The offshore support vessel (OSV) market has exhibited a development trend drastically different from the cycles of the 2000s and 2010s. The order book for platform supply vessels (PSVs) and anchored handling tug supplys (AHTSs) is only 4% of the active fleet, a record low in recent years.
Twenty years ago, when oil prices reached $100 per barrel and exploration and development budgets surged, OSV owners placed massive orders. By early 2008, the order book for PSVs and AHTSs under construction peaked at over 900 vessels, equivalent to more than one-third of the operational fleet.
During the market recovery following the 2008 financial crisis, OSV owners again aggressively ordered new vessels, and by 2017, the global OSV fleet had grown to nearly 5,000 vessels. As a result, these two waves of orders led to a severe oversupply in the offshore vessel market, with the entire 2010s spent absorbing excess capacity.
Currently, with Brent crude oil prices exceeding $100 per barrel and the offshore oil and gas market continuing its recovery, orders for oOSVs account for only 4% of the existing fleet, far lower than the 34% and 15% in the previous two market recovery cycles.

Data from maritime data and cargo management platform Veson Nautical shows that there are currently 179 OSVs under construction globally, mainly PSVs and AHTSs being built by Chinese shipyards, as well as a small number of customized PSVs for Petrobras. Furthermore, there are currently no orders for high-specification AHTSs exceeding 12,000 horsepower globally. Veson Nautical analysts suggest that upcoming deliveries of offshore engineering vessels will not change the supply landscape of the high-end fleet.
This situation indicates that offshore engineering vessel owners are maximizing the remaining service life of their existing fleets, a stark contrast to the aggressive shipbuilding strategies of the previous two market recovery cycles.
In the shipbreaking market, the scrapping volume of offshore vessels peaked at 130 vessels in 2018 and has now essentially stagnated. Veson Nautical data shows that only three OSVs have been scrapped so far in 2026, while many vessels originally slated for retirement after 20 years of service are currently undergoing maintenance and repairs in shipyards to extend their lifespan. Currently, the average age of PSVs and AHTSs is over 20 years, and fleet utilization rates are high.
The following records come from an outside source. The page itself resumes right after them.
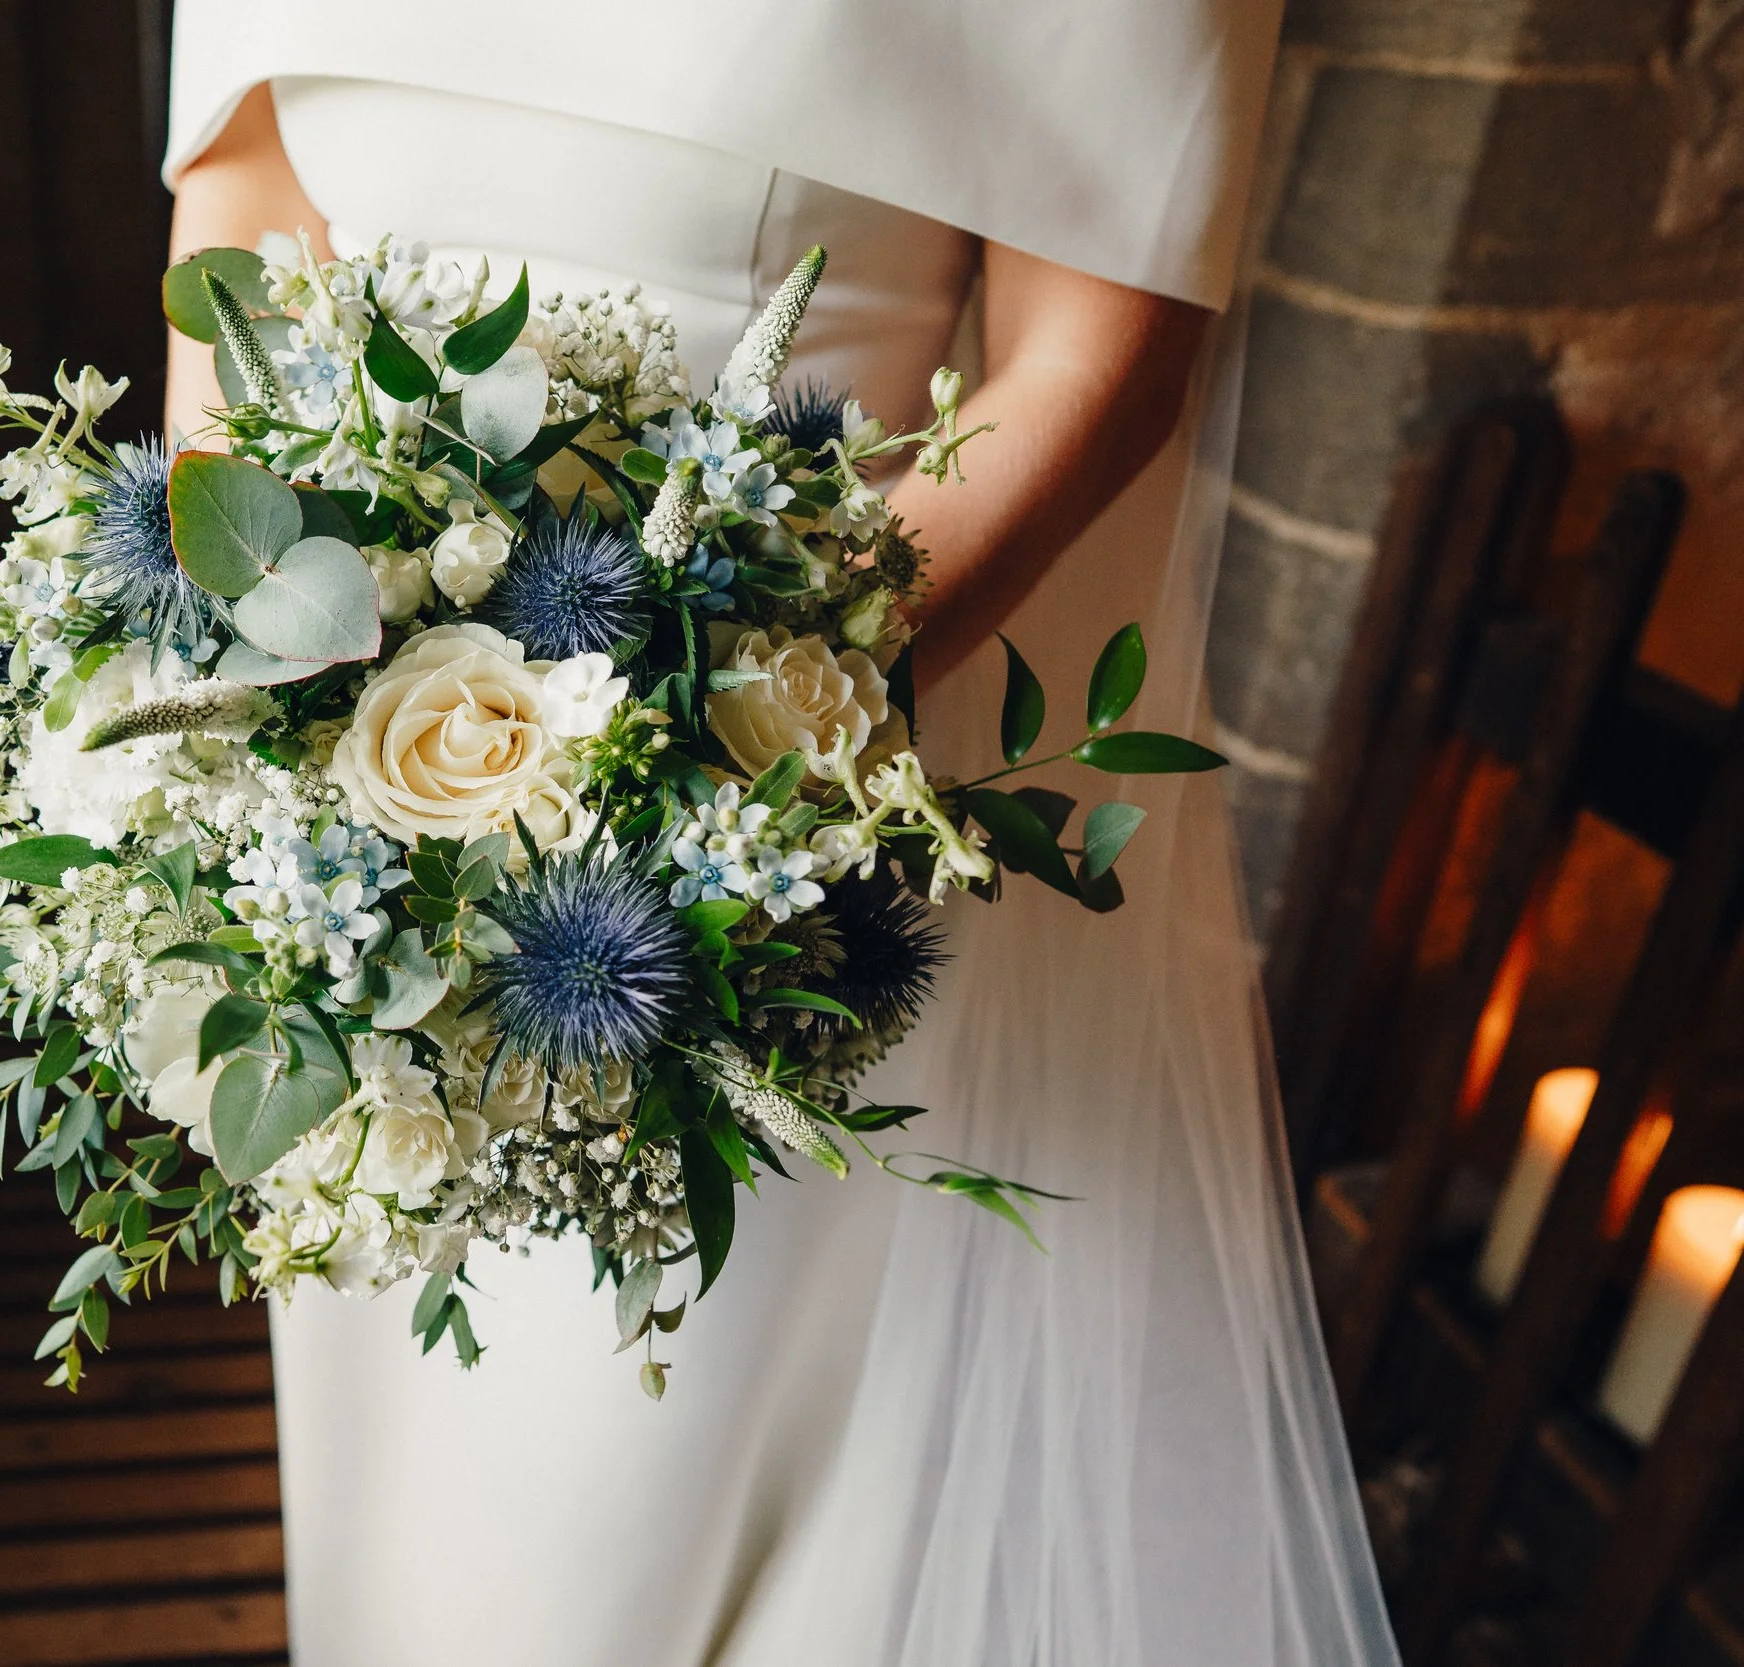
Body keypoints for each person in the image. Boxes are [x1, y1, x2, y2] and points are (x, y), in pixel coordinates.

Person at [160, 6, 1400, 1662]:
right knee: (411, 1523)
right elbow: (243, 207)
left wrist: (697, 742)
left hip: (740, 864)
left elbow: (1094, 358)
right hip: (355, 831)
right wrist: (275, 678)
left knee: (624, 1533)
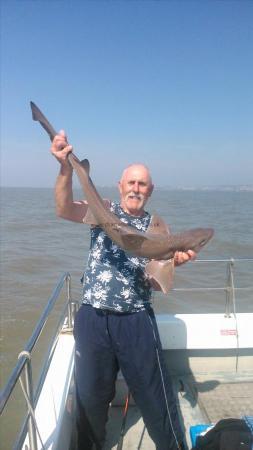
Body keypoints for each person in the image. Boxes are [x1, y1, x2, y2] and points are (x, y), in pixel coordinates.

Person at [51, 130, 196, 450]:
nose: (136, 188)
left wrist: (175, 263)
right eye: (131, 182)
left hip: (136, 321)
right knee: (89, 398)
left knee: (155, 397)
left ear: (151, 190)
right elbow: (63, 209)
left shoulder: (159, 228)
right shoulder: (101, 211)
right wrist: (65, 168)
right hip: (93, 319)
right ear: (120, 186)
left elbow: (156, 280)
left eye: (142, 183)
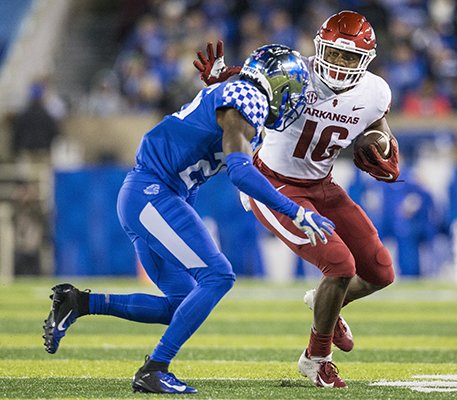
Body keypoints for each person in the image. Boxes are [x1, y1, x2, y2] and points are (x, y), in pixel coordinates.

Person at [42, 44, 335, 394]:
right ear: (279, 83)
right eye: (295, 91)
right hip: (152, 194)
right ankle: (154, 368)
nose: (296, 100)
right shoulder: (248, 98)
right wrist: (296, 210)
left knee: (180, 304)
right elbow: (241, 173)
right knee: (219, 276)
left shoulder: (236, 93)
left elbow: (193, 160)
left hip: (150, 195)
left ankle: (79, 302)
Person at [195, 11, 400, 388]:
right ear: (318, 48)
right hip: (272, 184)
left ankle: (325, 303)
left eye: (349, 57)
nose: (338, 63)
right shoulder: (296, 73)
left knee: (379, 272)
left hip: (323, 184)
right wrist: (221, 80)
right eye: (333, 53)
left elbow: (376, 126)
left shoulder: (375, 91)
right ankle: (317, 358)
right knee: (339, 264)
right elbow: (254, 80)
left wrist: (383, 145)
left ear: (365, 61)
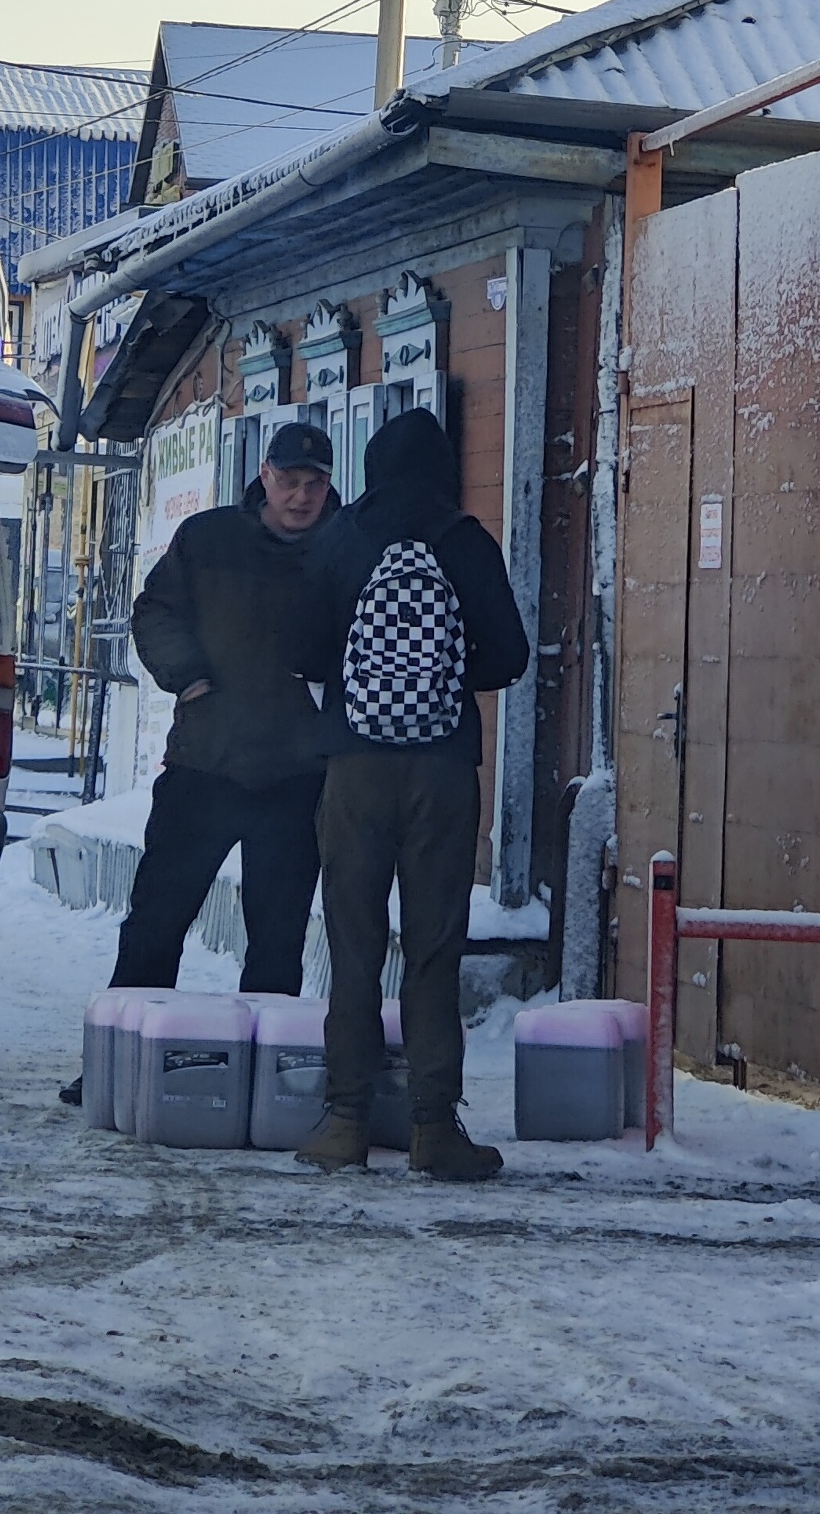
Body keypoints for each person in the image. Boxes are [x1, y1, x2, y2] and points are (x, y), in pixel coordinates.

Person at [58, 422, 336, 1104]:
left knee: (277, 935)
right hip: (204, 762)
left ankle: (264, 1084)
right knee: (157, 918)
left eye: (315, 483)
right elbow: (153, 611)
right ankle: (116, 1063)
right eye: (290, 481)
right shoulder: (210, 539)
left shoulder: (346, 547)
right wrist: (187, 677)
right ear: (264, 477)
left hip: (297, 772)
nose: (302, 497)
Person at [295, 407, 529, 1182]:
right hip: (439, 772)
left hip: (354, 770)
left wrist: (364, 685)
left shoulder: (339, 537)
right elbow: (508, 658)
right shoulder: (463, 541)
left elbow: (307, 652)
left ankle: (346, 1121)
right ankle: (434, 1128)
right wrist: (438, 678)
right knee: (433, 948)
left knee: (353, 943)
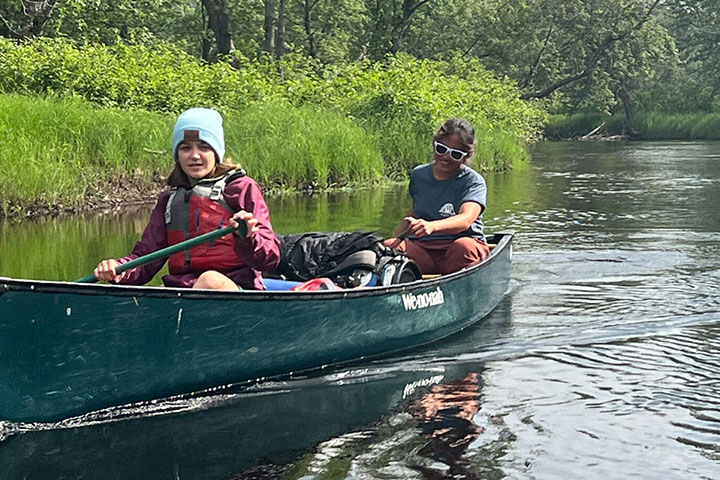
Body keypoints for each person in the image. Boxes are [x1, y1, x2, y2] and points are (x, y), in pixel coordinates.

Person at [93, 107, 280, 291]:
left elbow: (270, 258)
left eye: (204, 147)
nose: (195, 155)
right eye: (185, 148)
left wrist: (248, 237)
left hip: (236, 288)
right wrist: (118, 269)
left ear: (216, 153)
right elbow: (146, 259)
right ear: (177, 155)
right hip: (182, 289)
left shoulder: (241, 188)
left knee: (210, 280)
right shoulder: (169, 200)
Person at [386, 118, 491, 275]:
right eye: (441, 149)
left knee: (464, 247)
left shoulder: (473, 182)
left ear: (465, 157)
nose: (446, 157)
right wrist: (393, 243)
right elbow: (414, 212)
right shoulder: (419, 175)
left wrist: (432, 226)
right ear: (434, 145)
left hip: (460, 248)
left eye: (455, 154)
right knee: (388, 249)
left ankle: (456, 283)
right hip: (425, 249)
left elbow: (466, 219)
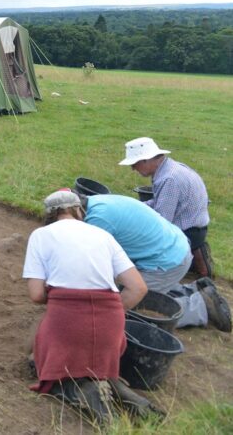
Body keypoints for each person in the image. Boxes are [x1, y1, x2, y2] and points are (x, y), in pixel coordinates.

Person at [23, 190, 148, 423]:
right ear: (78, 210)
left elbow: (36, 294)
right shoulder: (103, 235)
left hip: (67, 317)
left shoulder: (40, 235)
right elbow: (138, 288)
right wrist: (110, 314)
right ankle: (120, 391)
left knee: (45, 365)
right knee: (98, 362)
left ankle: (76, 390)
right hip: (110, 320)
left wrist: (59, 296)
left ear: (50, 214)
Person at [82, 193, 230, 333]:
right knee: (121, 287)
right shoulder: (93, 202)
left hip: (169, 261)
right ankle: (189, 291)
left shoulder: (97, 221)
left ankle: (201, 306)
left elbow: (93, 267)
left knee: (129, 305)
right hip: (172, 249)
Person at [119, 136, 213, 278]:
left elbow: (162, 220)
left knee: (137, 241)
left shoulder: (168, 179)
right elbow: (159, 202)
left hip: (187, 231)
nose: (133, 168)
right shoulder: (173, 167)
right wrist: (134, 207)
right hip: (196, 225)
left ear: (146, 159)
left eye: (135, 164)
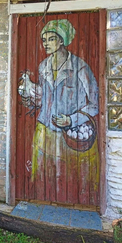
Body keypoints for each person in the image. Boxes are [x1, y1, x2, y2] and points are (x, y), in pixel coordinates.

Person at [18, 19, 99, 181]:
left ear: (62, 40)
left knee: (71, 177)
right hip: (45, 131)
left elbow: (95, 104)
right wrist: (31, 98)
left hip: (72, 135)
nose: (46, 44)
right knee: (42, 175)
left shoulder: (80, 67)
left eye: (51, 39)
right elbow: (46, 99)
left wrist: (71, 119)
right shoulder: (43, 67)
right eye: (43, 40)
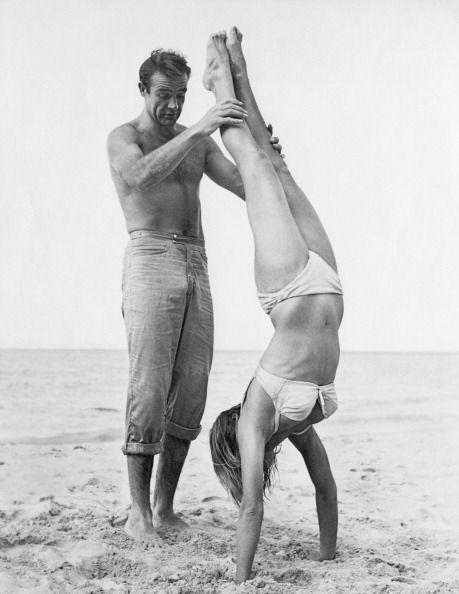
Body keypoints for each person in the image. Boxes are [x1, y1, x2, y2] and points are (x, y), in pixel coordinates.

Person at [106, 48, 281, 540]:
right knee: (149, 385)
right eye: (165, 95)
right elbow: (138, 176)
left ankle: (164, 508)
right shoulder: (125, 138)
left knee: (191, 388)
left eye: (182, 96)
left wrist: (266, 157)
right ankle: (137, 512)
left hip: (197, 261)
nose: (174, 106)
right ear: (143, 90)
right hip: (150, 257)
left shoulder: (193, 139)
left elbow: (244, 184)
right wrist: (202, 126)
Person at [206, 28, 344, 583]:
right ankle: (236, 63)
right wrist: (328, 560)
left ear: (235, 443)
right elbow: (326, 489)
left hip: (288, 288)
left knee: (260, 168)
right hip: (327, 282)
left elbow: (250, 510)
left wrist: (240, 581)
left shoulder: (257, 421)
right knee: (278, 168)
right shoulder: (297, 425)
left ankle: (224, 80)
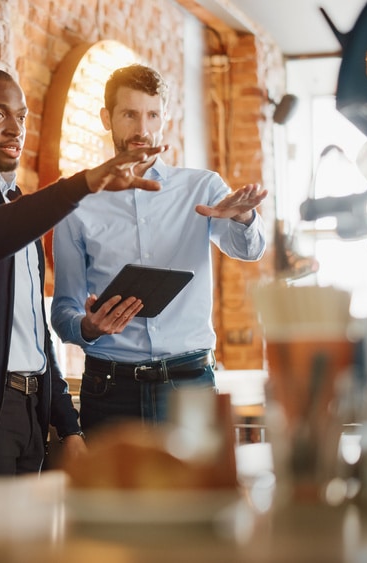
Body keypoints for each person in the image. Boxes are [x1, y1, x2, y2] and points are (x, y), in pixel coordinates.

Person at [0, 68, 167, 475]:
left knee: (27, 539)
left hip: (28, 414)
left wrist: (68, 424)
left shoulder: (13, 203)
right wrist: (80, 185)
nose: (14, 129)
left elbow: (33, 330)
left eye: (21, 117)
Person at [51, 64, 267, 433]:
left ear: (164, 117)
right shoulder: (79, 201)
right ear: (107, 118)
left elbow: (250, 250)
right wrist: (87, 327)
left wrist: (243, 218)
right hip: (110, 389)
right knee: (112, 494)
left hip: (189, 384)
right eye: (129, 115)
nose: (142, 129)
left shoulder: (202, 187)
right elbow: (63, 311)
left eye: (152, 115)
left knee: (196, 493)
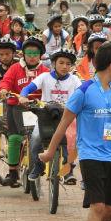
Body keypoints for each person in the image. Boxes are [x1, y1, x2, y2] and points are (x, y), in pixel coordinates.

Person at [39, 42, 111, 221]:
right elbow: (63, 124)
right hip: (91, 156)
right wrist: (49, 152)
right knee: (97, 207)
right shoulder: (84, 91)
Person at [19, 49, 82, 183]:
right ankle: (38, 165)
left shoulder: (75, 80)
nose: (65, 66)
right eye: (61, 63)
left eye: (68, 64)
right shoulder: (44, 77)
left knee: (71, 141)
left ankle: (68, 170)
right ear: (53, 63)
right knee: (35, 139)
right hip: (45, 117)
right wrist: (23, 96)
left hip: (67, 117)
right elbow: (27, 88)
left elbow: (84, 93)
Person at [0, 36, 50, 187]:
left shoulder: (45, 71)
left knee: (41, 137)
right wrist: (3, 89)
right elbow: (6, 81)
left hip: (39, 108)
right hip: (17, 107)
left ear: (40, 55)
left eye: (35, 53)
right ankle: (13, 172)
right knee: (15, 138)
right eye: (29, 53)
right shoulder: (15, 68)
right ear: (23, 54)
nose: (32, 57)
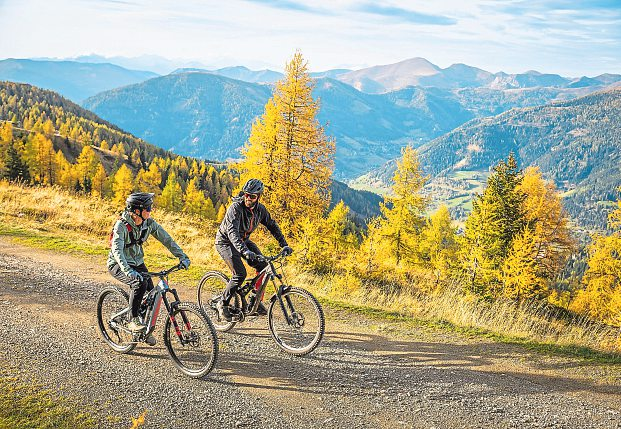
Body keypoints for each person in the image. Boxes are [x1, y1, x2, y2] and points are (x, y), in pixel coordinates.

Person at [107, 192, 191, 335]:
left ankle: (144, 332)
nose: (151, 211)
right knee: (139, 284)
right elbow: (117, 250)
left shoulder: (148, 223)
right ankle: (132, 320)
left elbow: (167, 240)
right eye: (148, 208)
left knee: (151, 295)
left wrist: (182, 256)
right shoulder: (121, 226)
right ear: (136, 211)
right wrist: (127, 270)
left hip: (138, 263)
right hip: (118, 264)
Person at [215, 179, 292, 321]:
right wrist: (244, 251)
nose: (248, 198)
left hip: (243, 241)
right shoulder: (235, 208)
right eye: (246, 195)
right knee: (240, 274)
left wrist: (284, 244)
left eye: (252, 196)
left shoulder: (260, 210)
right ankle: (222, 303)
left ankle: (255, 299)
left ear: (258, 197)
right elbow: (232, 232)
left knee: (264, 267)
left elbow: (272, 226)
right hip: (225, 242)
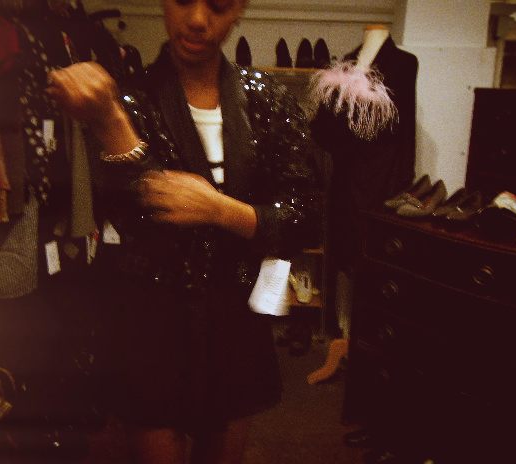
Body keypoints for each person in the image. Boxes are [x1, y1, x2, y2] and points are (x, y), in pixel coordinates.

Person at [45, 1, 320, 463]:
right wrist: (111, 121)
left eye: (218, 5)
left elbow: (305, 215)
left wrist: (220, 211)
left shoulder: (265, 99)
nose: (196, 20)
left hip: (235, 317)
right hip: (152, 317)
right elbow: (136, 206)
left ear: (239, 9)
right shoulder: (125, 99)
Veson Nautical points out: “Having experienced two rounds of ‘ordering during price surges and then witnessing price collapses,’ shipowners are making a drastically different choice during this recovery period: rather than ordering new vessels, they are focusing on making their existing fleets operate more efficiently and for longer.”
With increased exploration and production budgets, and competition from Brazil, Australia, and the North Sea for increasingly scarce high-quality PSVs and high-specification AHTSs, daily charter rates and asset values for offshore vessels have reached multi-year highs.
The economic logic for offshore shipowners to order new ships has reversed, and the reason is obvious: in the previous cycle, shipowners who placed excessive orders for ships suffered heavy losses, and now few shipowners are willing to place orders rashly.
However, Veson Nautical analysts believe this cycle may be unfavorable to shipowners with too few orders. Given shipyards’ long delivery cycles of 3 to 4 years, new orders placed now may arrive during the most strained supply and demand situation in the offshore engineering market. Meanwhile, modern, high-specification offshore vessels will be flexibly deployed in offshore wind power and subsea engineering operations after 2030.